Content revision data
------------------------

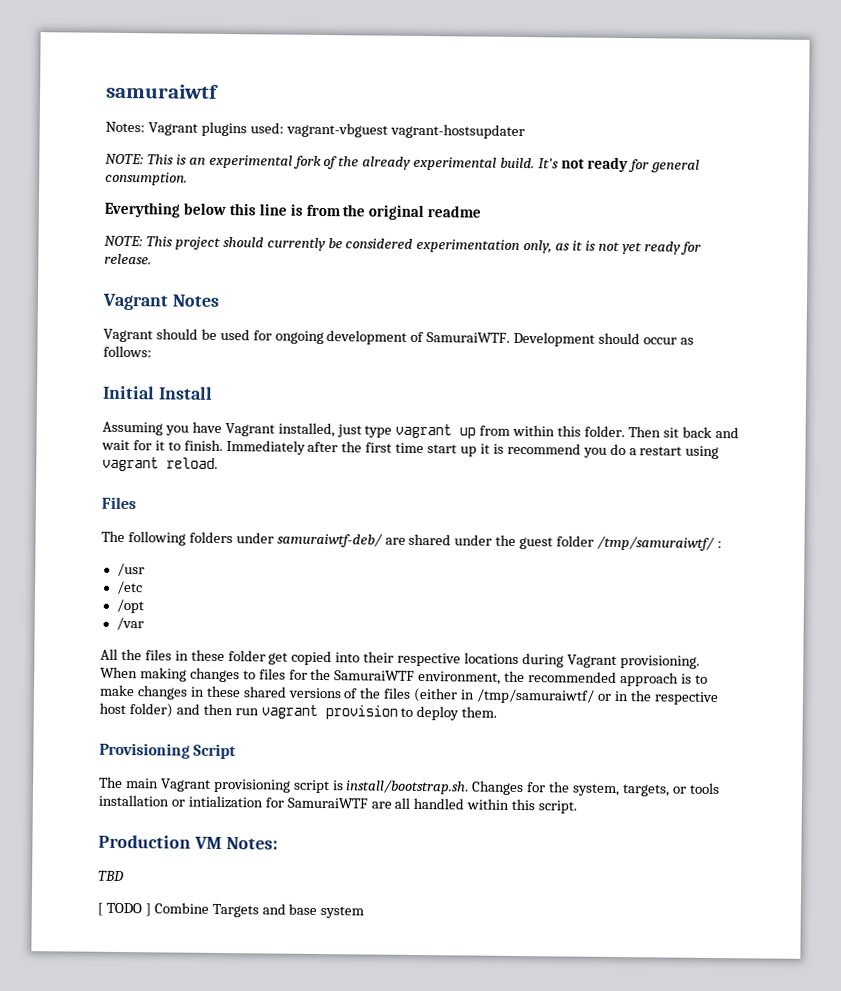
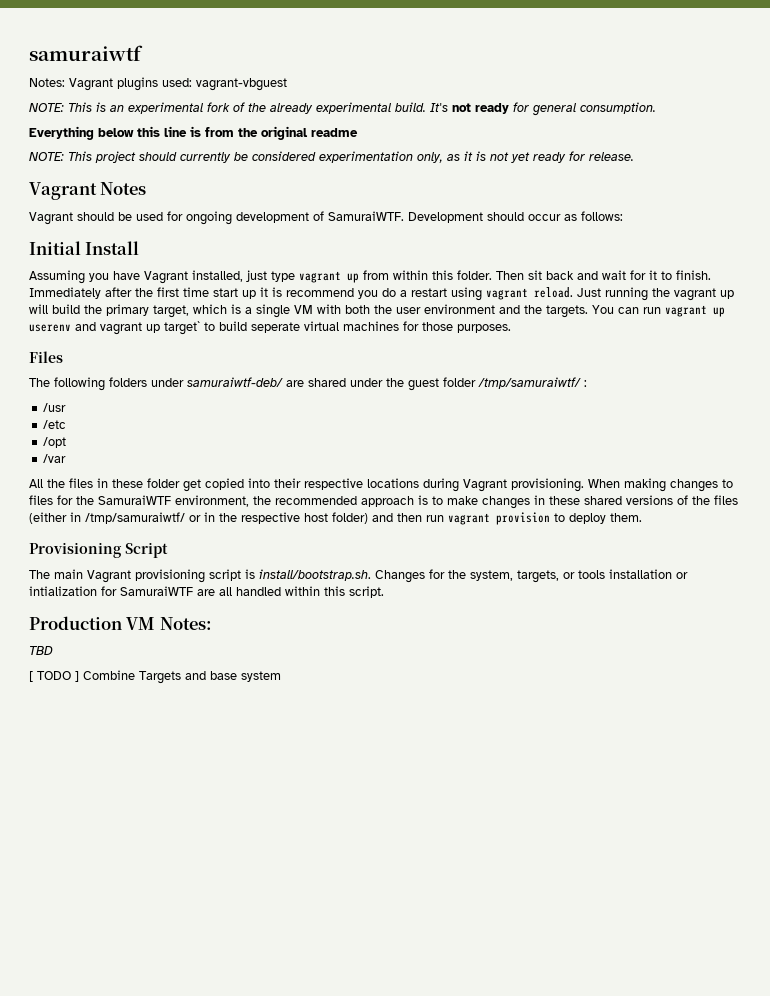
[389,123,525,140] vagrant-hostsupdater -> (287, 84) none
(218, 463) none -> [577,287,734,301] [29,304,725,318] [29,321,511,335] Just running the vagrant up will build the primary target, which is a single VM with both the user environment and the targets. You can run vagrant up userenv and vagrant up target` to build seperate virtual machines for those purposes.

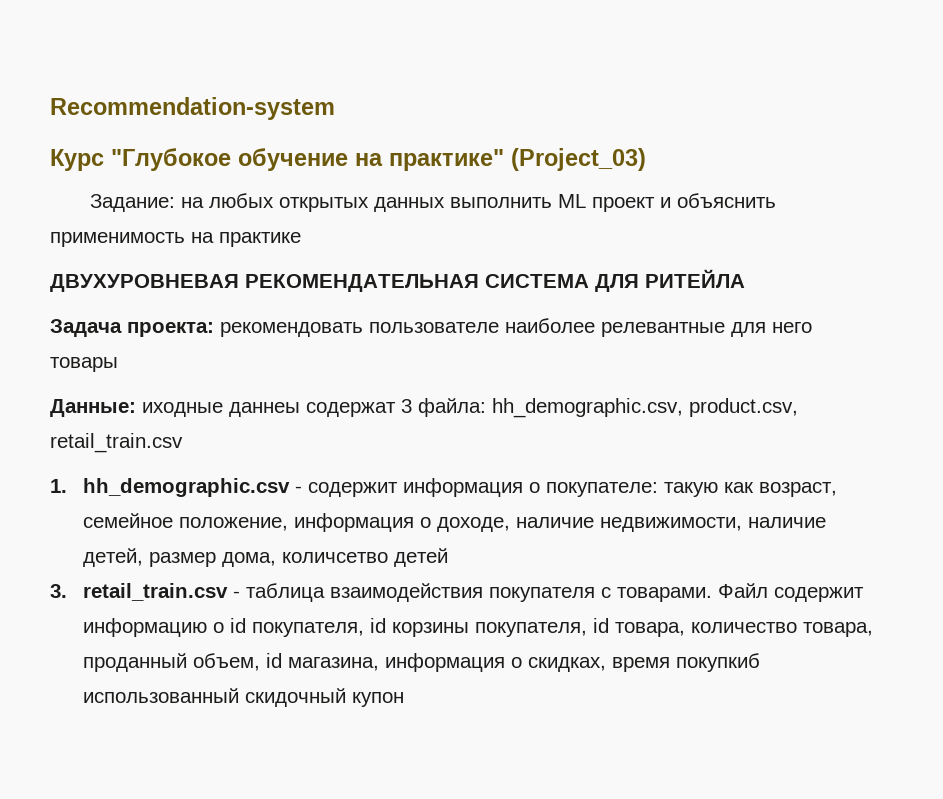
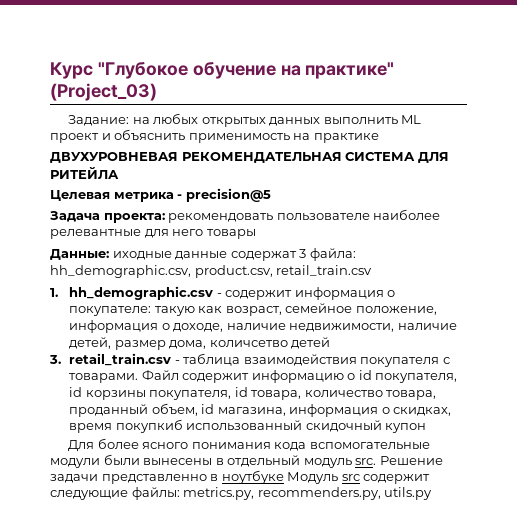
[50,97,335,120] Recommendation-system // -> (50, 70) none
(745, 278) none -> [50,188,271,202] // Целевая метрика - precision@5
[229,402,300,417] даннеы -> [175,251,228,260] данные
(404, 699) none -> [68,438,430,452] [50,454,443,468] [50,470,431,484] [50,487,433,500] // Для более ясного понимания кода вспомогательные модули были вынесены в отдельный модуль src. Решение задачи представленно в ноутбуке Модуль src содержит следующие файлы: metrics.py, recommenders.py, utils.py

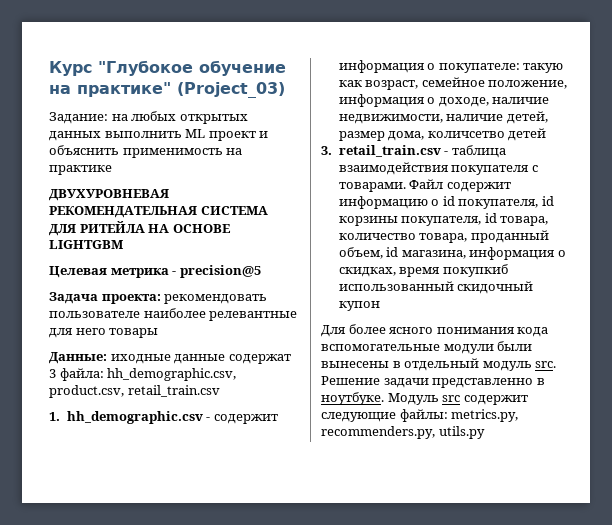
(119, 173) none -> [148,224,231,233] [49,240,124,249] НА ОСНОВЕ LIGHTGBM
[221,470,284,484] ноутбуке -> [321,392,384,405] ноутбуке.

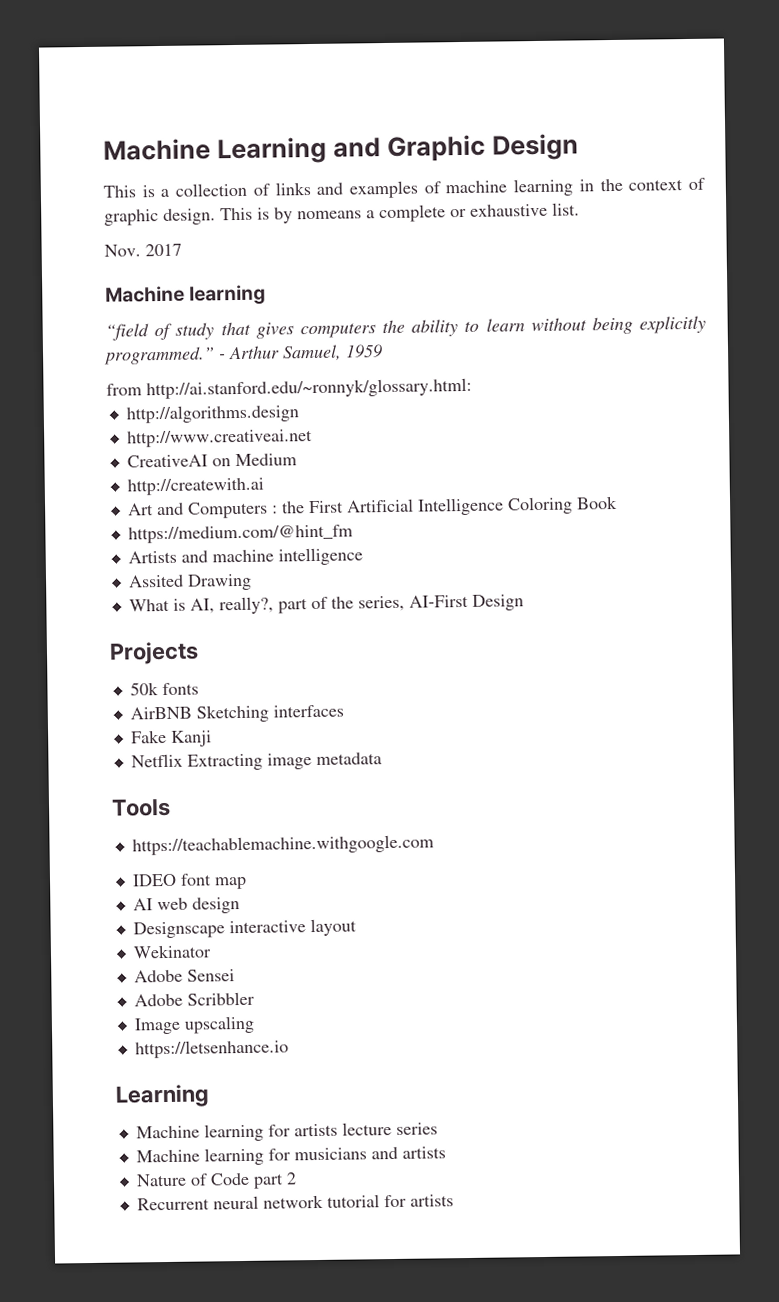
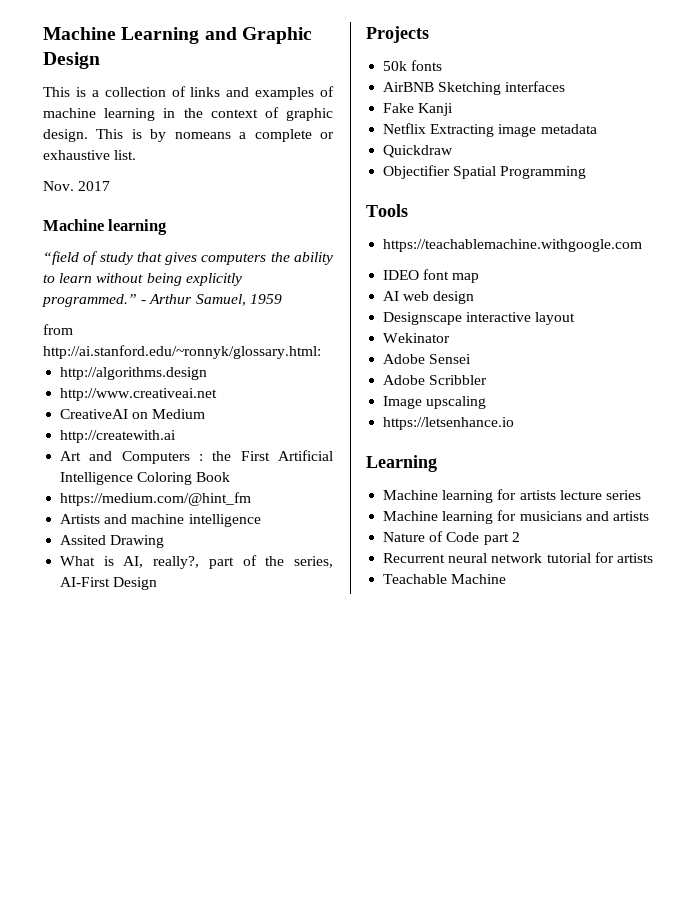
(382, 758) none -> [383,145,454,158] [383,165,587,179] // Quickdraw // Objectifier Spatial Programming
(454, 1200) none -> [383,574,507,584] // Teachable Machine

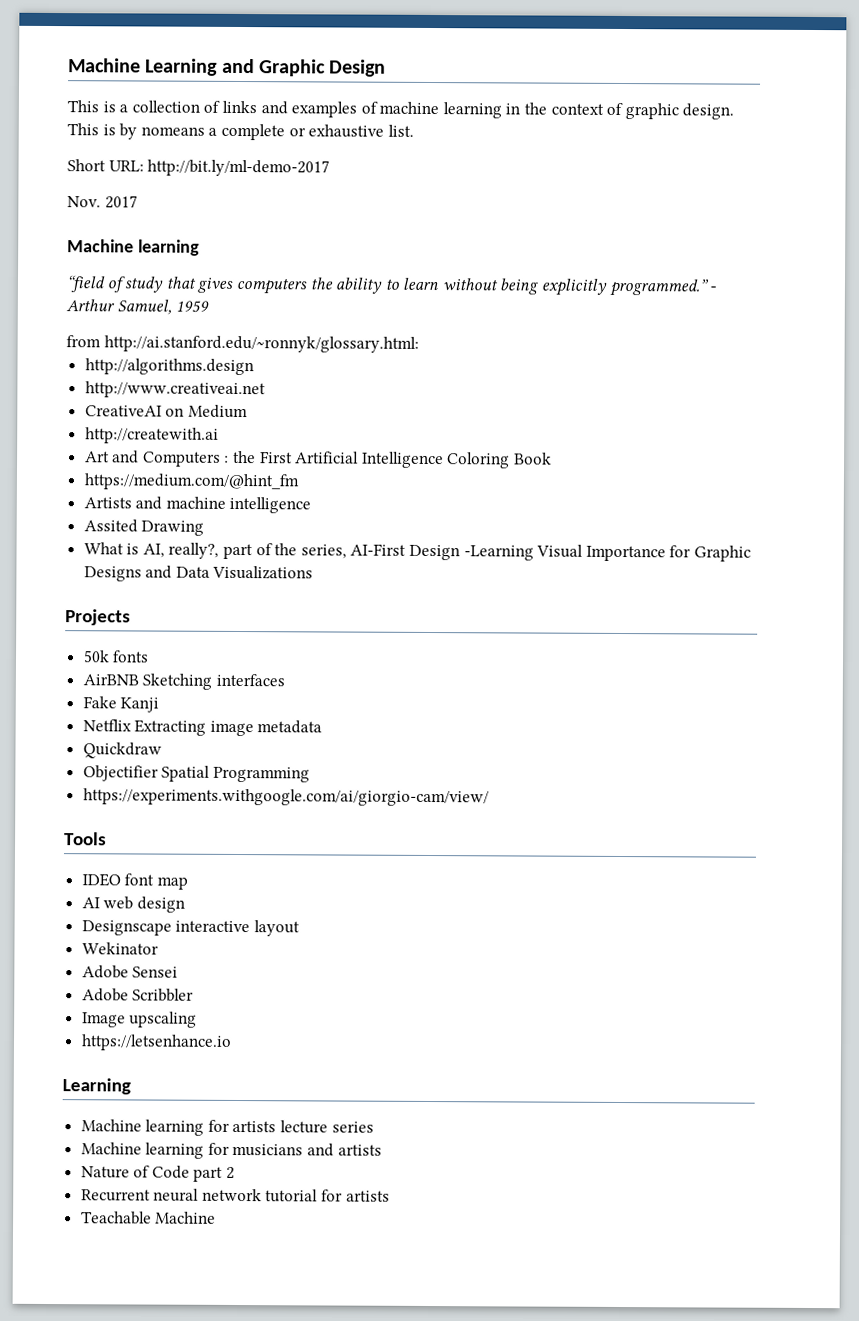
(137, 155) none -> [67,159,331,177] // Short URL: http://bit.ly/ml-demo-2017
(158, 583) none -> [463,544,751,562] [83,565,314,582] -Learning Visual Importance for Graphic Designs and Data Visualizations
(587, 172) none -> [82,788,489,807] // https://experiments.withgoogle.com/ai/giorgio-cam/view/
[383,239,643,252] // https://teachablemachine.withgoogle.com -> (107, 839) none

------------------------

**The problem**:
Please print the lines above word for word, starting at the one with "(745, 278) none" and ending at the one with "(158, 583) none", both included, and without any picture.

**Solution**:
(745, 278) none -> [50,188,271,202] // Целевая метрика - precision@5
[229,402,300,417] даннеы -> [175,251,228,260] данные
(404, 699) none -> [68,438,430,452] [50,454,443,468] [50,470,431,484] [50,487,433,500] // Для более ясного понимания кода вспомогательные модули были вынесены в отдельный модуль src. Решение задачи представленно в ноутбуке Модуль src содержит следующие файлы: metrics.py, recommenders.py, utils.py

(119, 173) none -> [148,224,231,233] [49,240,124,249] НА ОСНОВЕ LIGHTGBM
[221,470,284,484] ноутбуке -> [321,392,384,405] ноутбуке.

(382, 758) none -> [383,145,454,158] [383,165,587,179] // Quickdraw // Objectifier Spatial Programming
(454, 1200) none -> [383,574,507,584] // Teachable Machine

(137, 155) none -> [67,159,331,177] // Short URL: http://bit.ly/ml-demo-2017
(158, 583) none -> [463,544,751,562] [83,565,314,582] -Learning Visual Importance for Graphic Designs and Data Visualizations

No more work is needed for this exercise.